I would like you to create an automated search script that will perform queries of "signatures" of our files on [url removed, login to view] and will automatically generate a text file that lists the URLs on [url removed, login to view] that are duplicates of the documents on my site.
The script you write will need to take about 4 random samples of strings of text from my documents/HTML pages (around 8-10 words in each string of text/sample). These will be the "signatures".

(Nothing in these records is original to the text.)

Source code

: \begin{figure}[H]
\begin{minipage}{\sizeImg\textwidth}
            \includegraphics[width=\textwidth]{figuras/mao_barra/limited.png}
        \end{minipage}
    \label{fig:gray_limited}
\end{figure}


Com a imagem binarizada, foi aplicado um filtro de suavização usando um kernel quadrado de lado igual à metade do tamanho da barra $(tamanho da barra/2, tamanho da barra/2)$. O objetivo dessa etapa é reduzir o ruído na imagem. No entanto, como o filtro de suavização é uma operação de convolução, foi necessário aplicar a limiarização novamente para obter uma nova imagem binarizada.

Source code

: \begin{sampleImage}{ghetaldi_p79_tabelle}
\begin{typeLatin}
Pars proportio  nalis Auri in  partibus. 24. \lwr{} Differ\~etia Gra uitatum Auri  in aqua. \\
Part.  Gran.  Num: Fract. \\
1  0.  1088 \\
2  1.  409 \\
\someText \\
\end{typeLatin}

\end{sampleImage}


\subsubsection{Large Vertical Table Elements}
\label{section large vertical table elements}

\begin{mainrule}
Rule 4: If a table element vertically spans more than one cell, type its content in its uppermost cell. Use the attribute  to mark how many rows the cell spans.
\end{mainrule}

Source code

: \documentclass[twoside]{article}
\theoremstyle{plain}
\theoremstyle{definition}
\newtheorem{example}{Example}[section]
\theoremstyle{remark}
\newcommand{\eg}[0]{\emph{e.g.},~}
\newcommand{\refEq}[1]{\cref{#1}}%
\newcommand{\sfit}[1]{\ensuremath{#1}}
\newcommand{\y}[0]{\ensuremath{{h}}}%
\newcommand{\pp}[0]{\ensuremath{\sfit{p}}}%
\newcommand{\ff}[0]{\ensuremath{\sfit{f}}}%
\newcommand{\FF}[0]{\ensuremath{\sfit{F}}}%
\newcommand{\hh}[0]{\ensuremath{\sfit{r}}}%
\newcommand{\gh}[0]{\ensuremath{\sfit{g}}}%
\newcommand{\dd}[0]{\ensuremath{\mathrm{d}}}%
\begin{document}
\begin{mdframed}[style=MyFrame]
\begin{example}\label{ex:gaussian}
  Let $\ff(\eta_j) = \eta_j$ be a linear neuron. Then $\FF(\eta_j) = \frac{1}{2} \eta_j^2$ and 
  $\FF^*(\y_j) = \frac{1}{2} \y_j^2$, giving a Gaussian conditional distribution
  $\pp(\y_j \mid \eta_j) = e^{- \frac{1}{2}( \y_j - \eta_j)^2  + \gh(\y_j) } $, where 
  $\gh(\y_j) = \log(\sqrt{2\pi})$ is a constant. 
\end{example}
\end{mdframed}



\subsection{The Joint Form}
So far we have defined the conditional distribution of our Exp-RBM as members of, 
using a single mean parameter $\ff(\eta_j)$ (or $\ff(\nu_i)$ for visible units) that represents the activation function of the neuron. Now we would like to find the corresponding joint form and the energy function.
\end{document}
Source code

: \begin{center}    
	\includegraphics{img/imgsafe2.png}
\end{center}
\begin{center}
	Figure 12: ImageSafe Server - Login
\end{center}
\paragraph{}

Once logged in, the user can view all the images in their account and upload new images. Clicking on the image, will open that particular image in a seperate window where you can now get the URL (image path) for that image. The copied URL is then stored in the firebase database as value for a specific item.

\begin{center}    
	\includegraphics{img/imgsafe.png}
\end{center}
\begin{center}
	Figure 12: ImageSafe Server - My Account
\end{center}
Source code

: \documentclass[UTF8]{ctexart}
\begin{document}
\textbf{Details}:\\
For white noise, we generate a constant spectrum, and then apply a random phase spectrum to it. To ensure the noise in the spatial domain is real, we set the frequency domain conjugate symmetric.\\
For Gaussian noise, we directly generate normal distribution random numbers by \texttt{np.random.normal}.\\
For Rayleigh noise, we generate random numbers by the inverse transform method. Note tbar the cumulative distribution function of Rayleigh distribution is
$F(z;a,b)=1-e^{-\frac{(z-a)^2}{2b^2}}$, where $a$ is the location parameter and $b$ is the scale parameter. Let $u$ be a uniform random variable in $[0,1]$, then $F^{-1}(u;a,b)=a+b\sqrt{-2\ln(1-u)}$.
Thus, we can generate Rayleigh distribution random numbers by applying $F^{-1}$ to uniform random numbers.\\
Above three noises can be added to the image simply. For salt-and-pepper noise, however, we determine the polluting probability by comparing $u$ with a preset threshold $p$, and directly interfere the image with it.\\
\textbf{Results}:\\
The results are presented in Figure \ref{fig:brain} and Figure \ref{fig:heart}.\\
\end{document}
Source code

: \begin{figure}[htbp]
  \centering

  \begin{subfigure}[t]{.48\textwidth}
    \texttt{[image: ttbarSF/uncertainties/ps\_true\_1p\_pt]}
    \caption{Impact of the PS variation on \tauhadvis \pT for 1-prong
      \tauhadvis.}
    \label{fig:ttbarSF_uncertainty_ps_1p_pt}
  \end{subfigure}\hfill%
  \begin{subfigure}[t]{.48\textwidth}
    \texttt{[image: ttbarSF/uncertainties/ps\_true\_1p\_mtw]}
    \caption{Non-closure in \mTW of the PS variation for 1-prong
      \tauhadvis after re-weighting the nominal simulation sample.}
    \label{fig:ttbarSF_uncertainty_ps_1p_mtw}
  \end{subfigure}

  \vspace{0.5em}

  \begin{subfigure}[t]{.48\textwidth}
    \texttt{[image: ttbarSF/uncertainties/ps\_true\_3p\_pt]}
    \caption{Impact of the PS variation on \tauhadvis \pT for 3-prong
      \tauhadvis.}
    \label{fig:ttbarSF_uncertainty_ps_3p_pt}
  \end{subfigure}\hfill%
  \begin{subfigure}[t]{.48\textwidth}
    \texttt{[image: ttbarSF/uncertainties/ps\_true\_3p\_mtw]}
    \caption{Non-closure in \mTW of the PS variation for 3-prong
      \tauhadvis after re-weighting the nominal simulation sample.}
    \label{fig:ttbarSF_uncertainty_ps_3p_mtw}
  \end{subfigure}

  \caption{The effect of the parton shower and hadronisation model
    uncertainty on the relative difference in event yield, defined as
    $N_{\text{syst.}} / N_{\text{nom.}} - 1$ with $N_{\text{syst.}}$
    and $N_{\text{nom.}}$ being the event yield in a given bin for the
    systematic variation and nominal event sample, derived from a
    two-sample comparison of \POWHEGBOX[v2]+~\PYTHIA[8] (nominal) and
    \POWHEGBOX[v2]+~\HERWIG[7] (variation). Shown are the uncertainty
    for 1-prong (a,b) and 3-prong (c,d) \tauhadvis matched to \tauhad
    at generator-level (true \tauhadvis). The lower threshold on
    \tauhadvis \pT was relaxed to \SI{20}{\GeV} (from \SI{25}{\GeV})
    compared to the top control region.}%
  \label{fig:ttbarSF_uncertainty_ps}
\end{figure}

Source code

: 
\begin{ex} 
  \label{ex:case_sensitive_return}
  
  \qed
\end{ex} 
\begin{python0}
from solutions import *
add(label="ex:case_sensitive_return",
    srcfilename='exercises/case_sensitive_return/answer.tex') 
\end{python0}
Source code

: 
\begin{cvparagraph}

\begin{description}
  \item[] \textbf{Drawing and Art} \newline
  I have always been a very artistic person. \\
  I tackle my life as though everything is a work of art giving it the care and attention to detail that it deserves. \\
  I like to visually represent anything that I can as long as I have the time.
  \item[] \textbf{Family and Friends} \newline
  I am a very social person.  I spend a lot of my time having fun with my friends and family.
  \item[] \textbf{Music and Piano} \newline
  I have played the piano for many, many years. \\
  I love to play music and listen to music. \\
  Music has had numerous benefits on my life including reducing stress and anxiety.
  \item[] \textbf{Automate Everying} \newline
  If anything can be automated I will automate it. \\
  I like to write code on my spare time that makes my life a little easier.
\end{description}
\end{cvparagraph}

Then the script will need to perform a search for each "signature" (in quotation marks) using the web site's search form located at the top right corner at [url removed, login to view] If all 4 signatures match exactly, then the search script can assign a confidence level of 100% that the document has been copied onto that site, 3 matches = 75%, 2 matches = 50%, 1 match = 25%, etc.
The script will need to produce a list of each URL, the confidence level, and the source URL from my site (the source of the signature).
I will then be able to take the text file the script produces and email it to that company so that they can remove the documents from their site.
If you are interested in this project, please note I am very price sensitive, so please bid accordingly. Please include the word "Excel" in your bid comments so that I know you read these requirements and speak English. If someone bids the right amount, I will very likely end bidding within 12-24 hours from now.